Mark Dice shares information on the Congressional hearing that exposed the fact that the CIA controlled the media under a covert program named Operation Mockingbird.
“About a third of the whole CIA budget went to media propaganda operations. …We’re talking about hundreds of millions of dollars a year just for that…..close to a billion dollars are being spent every year by the United States on secret propaganda.” – Testimony of William Schapp in 1999, referencing revelations from the Church Committee in 1975
Details of Operation Mockingbird were revealed as a result of the Senator Frank Church investigations (Select Committee to Study Governmental Operations with Respect to Intelligence Activities) in 1975. According to the Congress report published in 1976:
- “The CIA currently maintains a network of several hundred foreign individuals around the world who provide intelligence for the CIA and at times attempt to influence opinion through the use of covert propaganda. These individuals provide the CIA with direct access to a large number of newspapers and periodicals, scores of press services and news agencies, radio and television stations, commercial book publishers, and other foreign media outlets.”

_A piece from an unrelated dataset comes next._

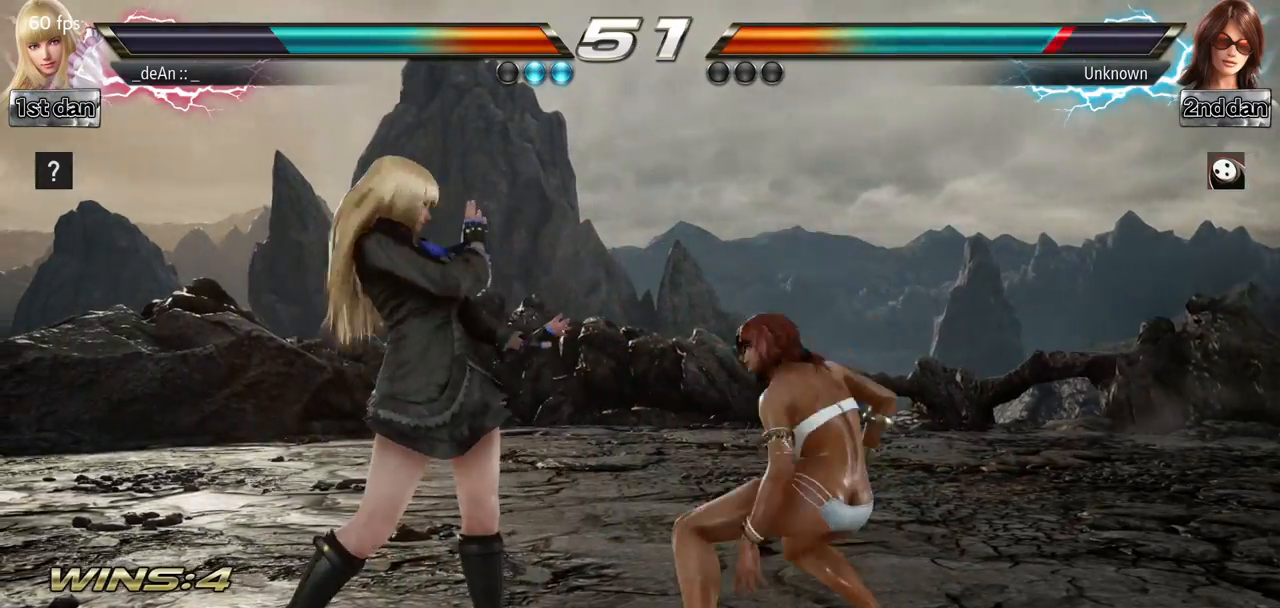
{"buttons": [], "left_stick": "center", "events": [[133, "left_stick", "center"], [250, "TRIANGLE", "down"], [300, "TRIANGLE", "up"]]}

Church argued that misinforming the world cost American taxpayers an estimated $265 million a year. The primary documents for the Church Committee can be found here.
In 1948, the CIA decided to siphon funds to create the Office of Policy Coordination, which would would become the covert action branch of the CIA. It was under this program that Operation Mockingbird, a domestic propaganda campaign aimed at promoting the views of the CIA within the media, began.
The director of the CIA at the time was Allen Dulles. From the onset, Operation Mockingbird was one of the most sensitive of the CIA’s undertakings, with recruitment of journalists and training of intelligence officers for propaganda purposes usually undertaken by Dulles himself, or his direct peers.
It is a false belief that the CIA ‘infiltrated’ journalism organizations. The recruitment of journalists was usually done with complicity from top management and ownership of news institutions. William Colby, famous CIA operative, claimed during the Church committee, “Lets go to the managements. They were witting.” Among the organizations that would lend their help to the propaganda efforts was the New York Times, Newsweek, Associated Press, and the Miami Herald.
All in all, 25 major publications would provide cover for CIA operatives, with 400 operatives being a low estimate to the number of people employed by the operation. Journalists would plant fabricated stories, and cover international events with a purpose of casting the CIA’s agenda in a positive light.
The CIA would also set up international ‘front organizations’ that would produce propaganda without being publicly tied to the agency. An example of this is the Rome Daily American, which was 40% owned by the CIA for three decades.
There is no certainty about how long Mockingbird lasted, or if it is still in effect today, perhaps under a different name. Much of what we know of the first 25 years of the program came from revelations of the Church Committee in 1975. The operations of Mockingbird were secretive before the exposure from the committee and became even more so afterwords.
Unfortunately, it is still possible to see frequent evidence of CIA in the media in modern times. We are left to connect the dots ourselves. Phil Donahue was fired from MSNBC in 2003 for opposing the Iraq war, the only news anchor at the time to do so. More recently, Amber Lyon was fired from CNN for providing accurate reporting on Bahrain, a US puppet state, which was abusing its citizens during Arab Spring.